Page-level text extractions

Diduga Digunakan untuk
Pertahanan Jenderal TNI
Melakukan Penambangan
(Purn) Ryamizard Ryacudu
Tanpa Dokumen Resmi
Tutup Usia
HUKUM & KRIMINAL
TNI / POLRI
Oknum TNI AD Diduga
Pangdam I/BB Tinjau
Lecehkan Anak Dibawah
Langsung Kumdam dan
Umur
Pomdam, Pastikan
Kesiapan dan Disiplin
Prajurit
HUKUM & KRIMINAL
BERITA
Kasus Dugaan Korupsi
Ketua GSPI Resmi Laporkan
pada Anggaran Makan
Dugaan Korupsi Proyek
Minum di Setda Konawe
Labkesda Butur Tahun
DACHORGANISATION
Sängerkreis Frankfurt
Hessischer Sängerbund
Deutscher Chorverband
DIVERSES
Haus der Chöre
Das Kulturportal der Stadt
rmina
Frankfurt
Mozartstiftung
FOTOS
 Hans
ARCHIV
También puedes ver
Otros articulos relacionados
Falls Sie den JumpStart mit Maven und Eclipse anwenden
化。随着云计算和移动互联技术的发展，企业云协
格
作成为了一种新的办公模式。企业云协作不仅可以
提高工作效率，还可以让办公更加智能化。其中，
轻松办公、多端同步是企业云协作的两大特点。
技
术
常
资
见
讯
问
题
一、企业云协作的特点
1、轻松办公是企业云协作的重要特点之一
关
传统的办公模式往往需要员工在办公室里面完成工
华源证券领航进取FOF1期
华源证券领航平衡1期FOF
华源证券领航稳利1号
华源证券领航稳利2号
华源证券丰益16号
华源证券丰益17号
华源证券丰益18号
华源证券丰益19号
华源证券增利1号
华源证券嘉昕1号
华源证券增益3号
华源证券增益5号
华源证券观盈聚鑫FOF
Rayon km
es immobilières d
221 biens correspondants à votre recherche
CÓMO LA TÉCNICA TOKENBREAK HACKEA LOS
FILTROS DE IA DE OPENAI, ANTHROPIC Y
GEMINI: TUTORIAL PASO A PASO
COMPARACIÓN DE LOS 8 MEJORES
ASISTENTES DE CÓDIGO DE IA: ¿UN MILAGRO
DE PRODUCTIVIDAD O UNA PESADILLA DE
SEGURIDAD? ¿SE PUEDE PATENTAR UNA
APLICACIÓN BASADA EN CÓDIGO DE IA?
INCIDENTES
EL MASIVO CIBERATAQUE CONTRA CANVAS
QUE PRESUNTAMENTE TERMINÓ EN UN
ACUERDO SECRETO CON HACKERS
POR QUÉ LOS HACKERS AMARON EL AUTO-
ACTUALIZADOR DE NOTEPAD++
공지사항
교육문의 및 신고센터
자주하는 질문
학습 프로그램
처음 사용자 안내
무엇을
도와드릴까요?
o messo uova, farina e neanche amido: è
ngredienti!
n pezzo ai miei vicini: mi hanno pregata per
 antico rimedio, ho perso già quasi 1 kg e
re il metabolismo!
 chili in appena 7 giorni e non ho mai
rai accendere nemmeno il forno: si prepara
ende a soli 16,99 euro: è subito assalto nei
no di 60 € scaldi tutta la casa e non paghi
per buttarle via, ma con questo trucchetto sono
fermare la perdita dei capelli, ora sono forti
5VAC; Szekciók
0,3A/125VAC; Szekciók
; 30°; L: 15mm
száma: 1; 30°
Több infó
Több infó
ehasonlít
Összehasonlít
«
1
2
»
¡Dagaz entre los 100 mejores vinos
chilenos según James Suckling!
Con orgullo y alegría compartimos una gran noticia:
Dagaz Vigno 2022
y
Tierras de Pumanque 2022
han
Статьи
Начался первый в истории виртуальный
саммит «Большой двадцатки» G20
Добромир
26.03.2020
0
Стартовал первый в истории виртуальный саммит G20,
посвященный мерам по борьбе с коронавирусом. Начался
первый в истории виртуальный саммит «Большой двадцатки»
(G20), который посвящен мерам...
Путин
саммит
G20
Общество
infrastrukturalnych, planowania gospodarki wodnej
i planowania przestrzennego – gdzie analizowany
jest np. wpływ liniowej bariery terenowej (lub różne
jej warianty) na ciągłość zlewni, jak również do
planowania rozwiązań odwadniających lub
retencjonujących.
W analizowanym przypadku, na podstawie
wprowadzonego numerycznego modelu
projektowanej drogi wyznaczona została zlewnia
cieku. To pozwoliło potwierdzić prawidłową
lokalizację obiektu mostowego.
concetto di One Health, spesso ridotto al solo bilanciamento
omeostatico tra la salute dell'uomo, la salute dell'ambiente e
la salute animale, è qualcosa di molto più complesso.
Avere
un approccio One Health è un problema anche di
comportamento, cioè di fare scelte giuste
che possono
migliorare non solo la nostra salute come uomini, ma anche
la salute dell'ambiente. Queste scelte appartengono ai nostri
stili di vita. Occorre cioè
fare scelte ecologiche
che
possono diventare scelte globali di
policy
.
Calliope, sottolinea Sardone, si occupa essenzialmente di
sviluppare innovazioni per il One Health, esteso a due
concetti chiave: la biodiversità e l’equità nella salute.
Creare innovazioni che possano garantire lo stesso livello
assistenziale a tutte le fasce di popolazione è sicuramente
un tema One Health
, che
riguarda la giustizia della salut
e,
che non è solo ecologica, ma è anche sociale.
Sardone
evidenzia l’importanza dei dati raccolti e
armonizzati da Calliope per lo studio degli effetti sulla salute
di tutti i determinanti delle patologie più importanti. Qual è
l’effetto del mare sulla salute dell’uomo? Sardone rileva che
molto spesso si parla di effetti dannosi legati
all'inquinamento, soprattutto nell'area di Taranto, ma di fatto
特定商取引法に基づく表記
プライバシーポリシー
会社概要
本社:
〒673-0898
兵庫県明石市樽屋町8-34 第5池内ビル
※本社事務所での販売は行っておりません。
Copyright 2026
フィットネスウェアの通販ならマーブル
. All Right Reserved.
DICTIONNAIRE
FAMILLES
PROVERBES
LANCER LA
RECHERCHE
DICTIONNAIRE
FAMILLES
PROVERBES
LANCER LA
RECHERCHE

• [ABOUT THIS TASK]
What is asked for is an exact copy of the lines above from the one containing "Mozartstiftung" through the one containing "Con orgullo y", and only those.

• [SOLUTION BELOW]
Mozartstiftung
FOTOS
 Hans
ARCHIV
También puedes ver
Otros articulos relacionados
Falls Sie den JumpStart mit Maven und Eclipse anwenden
化。随着云计算和移动互联技术的发展，企业云协
格
作成为了一种新的办公模式。企业云协作不仅可以
提高工作效率，还可以让办公更加智能化。其中，
轻松办公、多端同步是企业云协作的两大特点。
技
术
常
资
见
讯
问
题
一、企业云协作的特点
1、轻松办公是企业云协作的重要特点之一
关
传统的办公模式往往需要员工在办公室里面完成工
华源证券领航进取FOF1期
华源证券领航平衡1期FOF
华源证券领航稳利1号
华源证券领航稳利2号
华源证券丰益16号
华源证券丰益17号
华源证券丰益18号
华源证券丰益19号
华源证券增利1号
华源证券嘉昕1号
华源证券增益3号
华源证券增益5号
华源证券观盈聚鑫FOF
Rayon km
es immobilières d
221 biens correspondants à votre recherche
CÓMO LA TÉCNICA TOKENBREAK HACKEA LOS
FILTROS DE IA DE OPENAI, ANTHROPIC Y
GEMINI: TUTORIAL PASO A PASO
COMPARACIÓN DE LOS 8 MEJORES
ASISTENTES DE CÓDIGO DE IA: ¿UN MILAGRO
DE PRODUCTIVIDAD O UNA PESADILLA DE
SEGURIDAD? ¿SE PUEDE PATENTAR UNA
APLICACIÓN BASADA EN CÓDIGO DE IA?
INCIDENTES
EL MASIVO CIBERATAQUE CONTRA CANVAS
QUE PRESUNTAMENTE TERMINÓ EN UN
ACUERDO SECRETO CON HACKERS
POR QUÉ LOS HACKERS AMARON EL AUTO-
ACTUALIZADOR DE NOTEPAD++
공지사항
교육문의 및 신고센터
자주하는 질문
학습 프로그램
처음 사용자 안내
무엇을
도와드릴까요?
o messo uova, farina e neanche amido: è
ngredienti!
n pezzo ai miei vicini: mi hanno pregata per
 antico rimedio, ho perso già quasi 1 kg e
re il metabolismo!
 chili in appena 7 giorni e non ho mai
rai accendere nemmeno il forno: si prepara
ende a soli 16,99 euro: è subito assalto nei
no di 60 € scaldi tutta la casa e non paghi
per buttarle via, ma con questo trucchetto sono
fermare la perdita dei capelli, ora sono forti
5VAC; Szekciók
0,3A/125VAC; Szekciók
; 30°; L: 15mm
száma: 1; 30°
Több infó
Több infó
ehasonlít
Összehasonlít
«
1
2
»
¡Dagaz entre los 100 mejores vinos
chilenos según James Suckling!
Con orgullo y alegría compartimos una gran noticia:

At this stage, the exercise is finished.